Speaking exclusively, lawyer Peter Wanyama weighed in on the saga, highlighting the pitfalls Tuju encountered and offering guidance for Kenyans navigating complex financial agreements.


Tuju, a former Cabinet Secretary and Jubilee Party Secretary-General, has faced a series of legal setbacks after the bank he borrowed from proceeded to auction his Karen properties. 


The dispute stems from a Kshs. 1.2 billion loan that Tuju’s company, Dari Limited, secured using both corporate and personal guarantees. While the bank disbursed Kshs. 900 million, it withheld Kshs. 300 million, triggering litigation in London. 


The resulting judgment was later enforced in Kenya, leaving Tuju with little recourse despite his appeals to the High Court, Court of Appeal, and Supreme Court. 


Wanyama emphasized the importance of corporate structuring in financial deals. 


“If you want to do a project, register a company. A company is a separate legal entity from its owners. Never assume your personal property is safe if it is used as security for corporate loans,” he advised. 


He added that banks often require additional security or personal guarantees from directors, a step that can expose personal assets if the company defaults. 


“This is where most of us get tricked. When a company defaults, the bank can legally attach your personal assets, including the matrimonial home,” he explained.


The lawyer highlighted that Tuju’s situation was exacerbated by legal missteps. 


“Banks often play legal games. In Tuju’s case, they disbursed part of the loan, refused to release the balance for reasons only known to them, and sued in London under a contract clause with huge implications. By the time the case reached Kenyan courts, principles like res judicata and finality of litigation left him with very limited options,” Wanyama said.


He also criticized Tuju’s confrontational approach towards the judiciary. 


“Accusing the Supreme Court judges of corruption was a serious miscalculation.
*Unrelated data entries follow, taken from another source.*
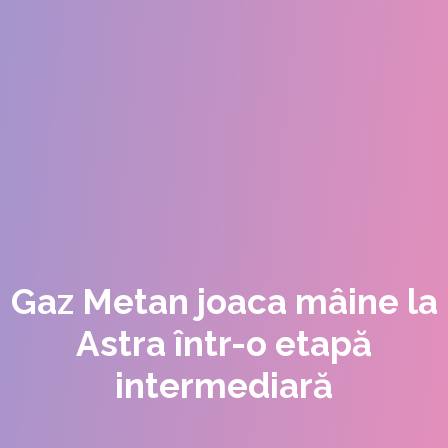
Gaz Metan joaca mâine la
Astra într-o etapă
intermediară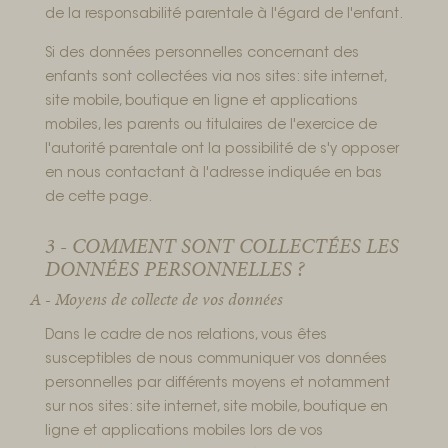
de la responsabilité parentale à l'égard de l'enfant.
Si des données personnelles concernant des
enfants sont collectées via nos sites: site internet,
site mobile, boutique en ligne et applications
mobiles, les parents ou titulaires de l'exercice de
l'autorité parentale ont la possibilité de s'y opposer
en nous contactant à l'adresse indiquée en bas
de cette page.
3 - COMMENT SONT COLLECTÉES LES
DONNÉES PERSONNELLES ?
A - Moyens de collecte de vos données
Dans le cadre de nos relations, vous êtes
susceptibles de nous communiquer vos données
personnelles par différents moyens et notamment
sur nos sites: site internet, site mobile, boutique en
ligne et applications mobiles lors de vos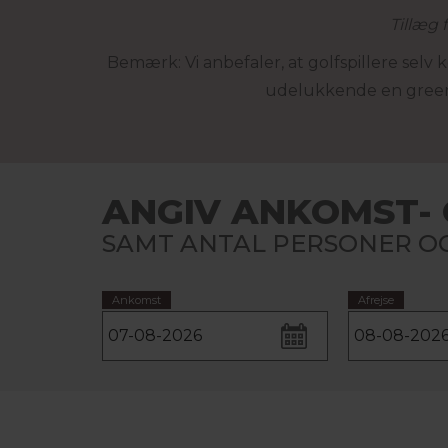
Tillæg 
Bemærk: Vi anbefaler, at golfspillere selv
udelukkende en greenf
ANGIV ANKOMST- 
SAMT ANTAL PERSONER OG
Ankomst
Afrejse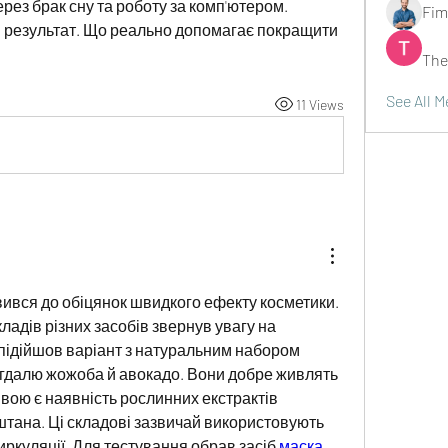
ез брак сну та роботу за комп'ютером. 
Fim
 результат. Що реально допомагає покращити 
The
See All 
11 Views
вився до обіцянок швидкого ефекту косметики. 
ладів різних засобів звернув увагу на 
підійшов варіант з натуральним набором 
игдалю жожоба й авокадо. Вони добре живлять 
вою є наявність рослинних екстрактів 
штана. Ці складові зазвичай використовують 
ркуляції. Для тестування обрав засіб 
маска 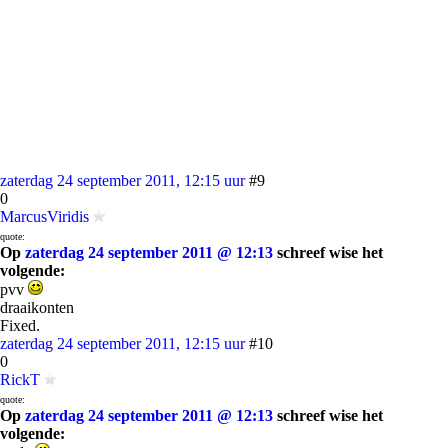
zaterdag 24 september 2011, 12:15 uur
#9
0
MarcusViridis
quote:
Op
zaterdag 24 september 2011 @ 12:13
schreef wise het
volgende:
pvv
draaikonten
Fixed.
zaterdag 24 september 2011, 12:15 uur
#10
0
RickT
quote:
Op
zaterdag 24 september 2011 @ 12:13
schreef wise het
volgende: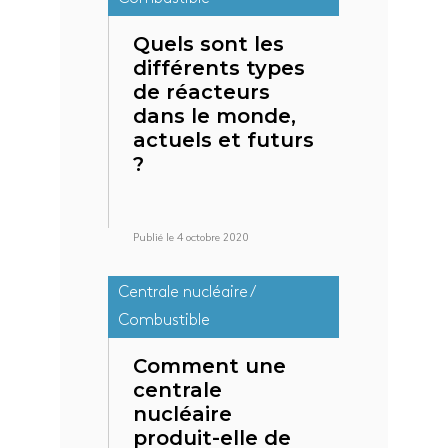
Quels sont les
différents types
de réacteurs
dans le monde,
actuels et futurs
?
Publié le 4 octobre 2020
Centrale nucléaire /
Combustible
Comment une
centrale
nucléaire
produit-elle de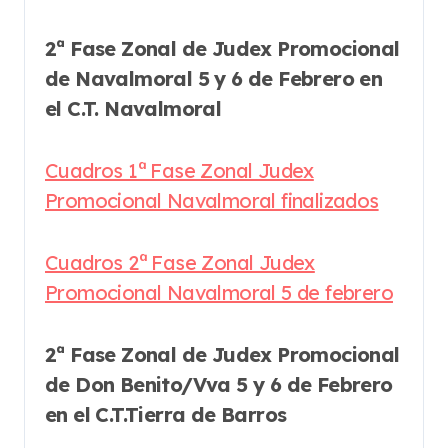
2ª Fase Zonal de Judex Promocional
de Navalmoral 5 y 6 de Febrero en
el C.T. Navalmoral
Cuadros 1ª Fase Zonal Judex
Promocional Navalmoral finalizados
Cuadros 2ª Fase Zonal Judex
Promocional Navalmoral 5 de febrero
2ª Fase Zonal de Judex Promocional
de Don Benito/Vva 5 y 6 de Febrero
en el C.T.Tierra de Barros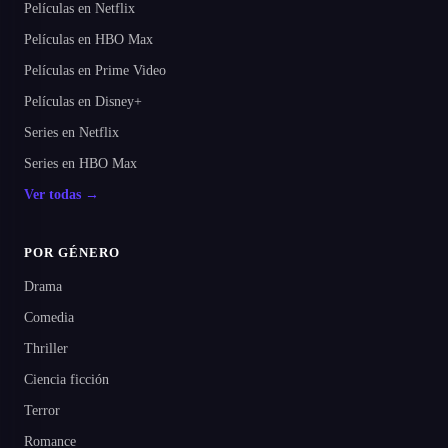
Películas en Netflix
Películas en HBO Max
Películas en Prime Video
Películas en Disney+
Series en Netflix
Series en HBO Max
Ver todas →
POR GÉNERO
Drama
Comedia
Thriller
Ciencia ficción
Terror
Romance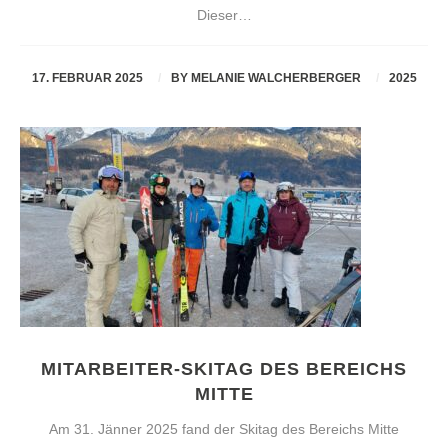
Dieser…
17. FEBRUAR 2025
BY
MELANIE WALCHERBERGER
2025
MITARBEITER-SKITAG DES BEREICHS
MITTE
Am 31. Jänner 2025 fand der Skitag des Bereichs Mitte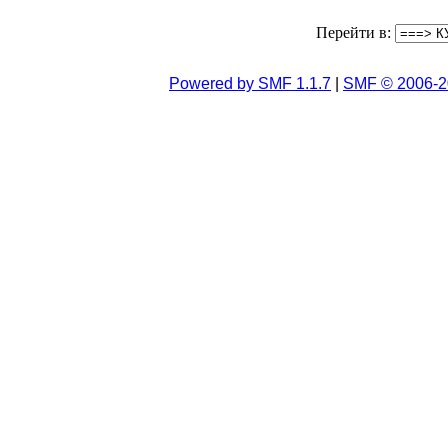
Перейти в:
Powered by SMF 1.1.7
|
SMF © 2006-2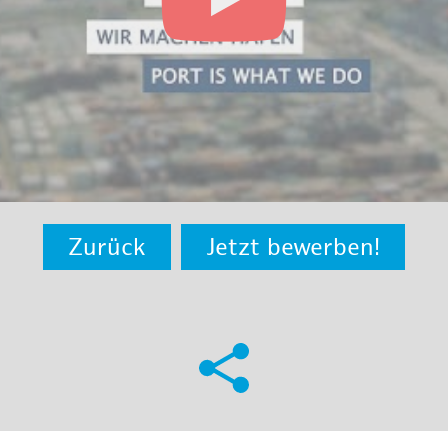
Zurück
Jetzt bewerben!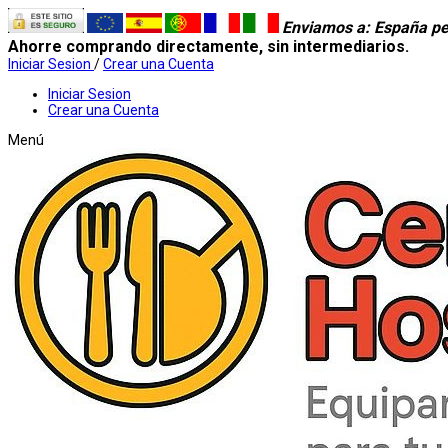
Enviamos a
: España pe
Ahorre comprando directamente, sin intermediarios.
Iniciar Sesion
/
Crear una Cuenta
Iniciar Sesion
Crear una Cuenta
Menú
He badly needed their support, but the law is strict. Once judgments are enforced, courts rarely reopen cases,” Wanyama noted. 
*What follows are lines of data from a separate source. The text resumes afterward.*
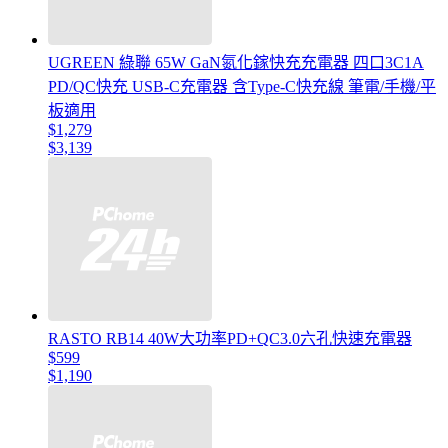
UGREEN 綠聯 65W GaN氮化鎵快充充電器 四口3C1A
PD/QC快充 USB-C充電器 含Type-C快充線 筆電/手機/平
板適用
$1,279
$3,139
RASTO RB14 40W大功率PD+QC3.0六孔快速充電器
$599
$1,190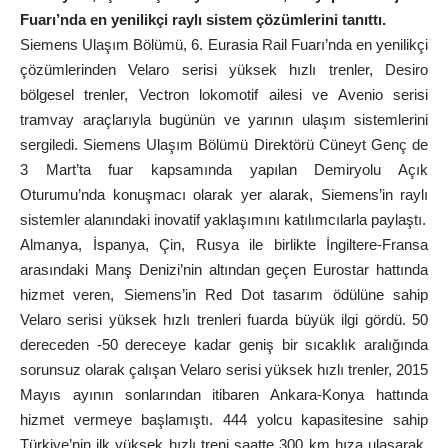
Fuarı’nda en yenilikçi raylı sistem çözümlerini tanıttı.
Siemens Ulaşım Bölümü, 6. Eurasia Rail Fuarı’nda en yenilikçi
çözümlerinden Velaro serisi yüksek hızlı trenler, Desiro
bölgesel trenler, Vectron lokomotif ailesi ve Avenio serisi
tramvay araçlarıyla bugünün ve yarının ulaşım sistemlerini
sergiledi. Siemens Ulaşım Bölümü Direktörü Cüneyt Genç de
3 Mart’ta fuar kapsamında yapılan Demiryolu Açık
Oturumu’nda konuşmacı olarak yer alarak, Siemens’in raylı
sistemler alanındaki inovatif yaklaşımını katılımcılarla paylaştı.
Almanya, İspanya, Çin, Rusya ile birlikte İngiltere-Fransa
arasındaki Manş Denizi’nin altından geçen Eurostar hattında
hizmet veren, Siemens’in Red Dot tasarım ödülüne sahip
Velaro serisi yüksek hızlı trenleri fuarda büyük ilgi gördü. 50
dereceden -50 dereceye kadar geniş bir sıcaklık aralığında
sorunsuz olarak çalışan Velaro serisi yüksek hızlı trenler, 2015
Mayıs ayının sonlarından itibaren Ankara-Konya hattında
hizmet vermeye başlamıştı. 444 yolcu kapasitesine sahip
Türkiye’nin ilk yüksek hızlı treni saatte 300 km hıza ulaşarak,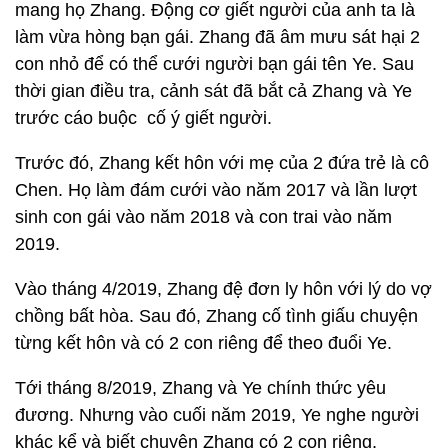
mang họ Zhang. Động cơ giết người của anh ta là
làm vừa hòng bạn gái. Zhang đã âm mưu sát hại 2
con nhỏ để có thể cưới người bạn gái tên Ye. Sau
thời gian điều tra, cảnh sát đã bắt cả Zhang và Ye
trước cáo buộc cố ý giết người.
Trước đó, Zhang kết hôn với mẹ của 2 đứa trẻ là cô
Chen. Họ làm đám cưới vào năm 2017 và lần lượt
sinh con gái vào năm 2018 và con trai vào năm
2019.
Vào tháng 4/2019, Zhang đệ đơn ly hôn với lý do vợ
chồng bất hòa. Sau đó, Zhang cố tình giấu chuyện
từng kết hôn và có 2 con riêng để theo đuổi Ye.
Tới tháng 8/2019, Zhang và Ye chính thức yêu
đương. Nhưng vào cuối năm 2019, Ye nghe người
khác kể và biết chuyện Zhang có 2 con riêng,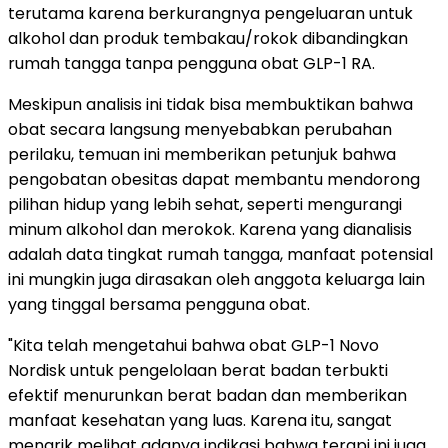
terutama karena berkurangnya pengeluaran untuk
alkohol dan produk tembakau/rokok dibandingkan
rumah tangga tanpa pengguna obat GLP-1 RA.
Meskipun analisis ini tidak bisa membuktikan bahwa
obat secara langsung menyebabkan perubahan
perilaku, temuan ini memberikan petunjuk bahwa
pengobatan obesitas dapat membantu mendorong
pilihan hidup yang lebih sehat, seperti mengurangi
minum alkohol dan merokok. Karena yang dianalisis
adalah data tingkat rumah tangga, manfaat potensial
ini mungkin juga dirasakan oleh anggota keluarga lain
yang tinggal bersama pengguna obat.
"Kita telah mengetahui bahwa obat GLP-1 Novo
Nordisk untuk pengelolaan berat badan terbukti
efektif menurunkan berat badan dan memberikan
manfaat kesehatan yang luas. Karena itu, sangat
menarik melihat adanya indikasi bahwa terapi ini juga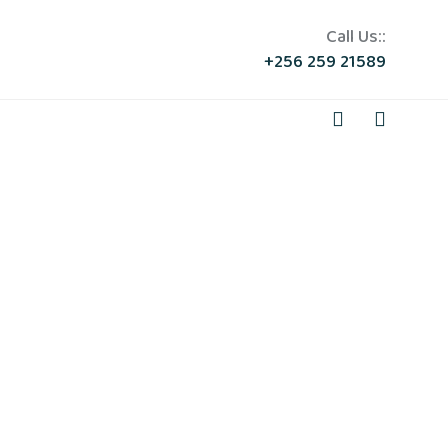
Call Us::
+256 259 21589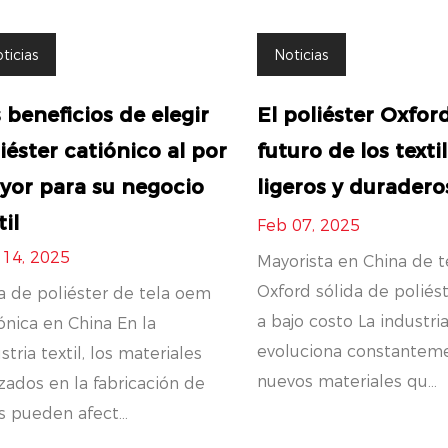
ticias
Noticias
 beneficios de elegir
El poliéster Oxford
iéster catiónico al por
futuro de los texti
yor para su negocio
ligeros y duradero
til
Feb 07, 2025
 14, 2025
Mayorista en China de t
Oxford sólida de poliést
a de poliéster de tela oem
a bajo costo La industria
ónica en China En la
evoluciona constantem
stria textil, los materiales
nuevos materiales qu...
izados en la fabricación de
s pueden afect...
He described the situation as a harsh but clear lesson in foresight and legal strategy.


Regarding the immediate future, Wanyama was categorical: “Can Tuju stop the new owners from taking over his property? Legally, he cannot. The property has new owners. The law is clear, even if it feels unfair.”


The Tuju saga serves as a cautionary tale for Kenyans and corporate executives alike. Legal experts emphasize the importance of understanding loan terms, avoiding personal guarantees when possible, and seeking strategic legal advice before engaging in multi-million shilling financial transactions. 


As Wanyama summarized, “Justice in courts is bound by legal principles. One must be clever, foresee all risks, and structure transactions carefully. Otherwise, even prominent figures like Tuju can be outmaneuvered by the law.”


The Karen property case continues to draw national attention, underscoring the delicate intersection of finance, law, and high-profile politics in Kenya.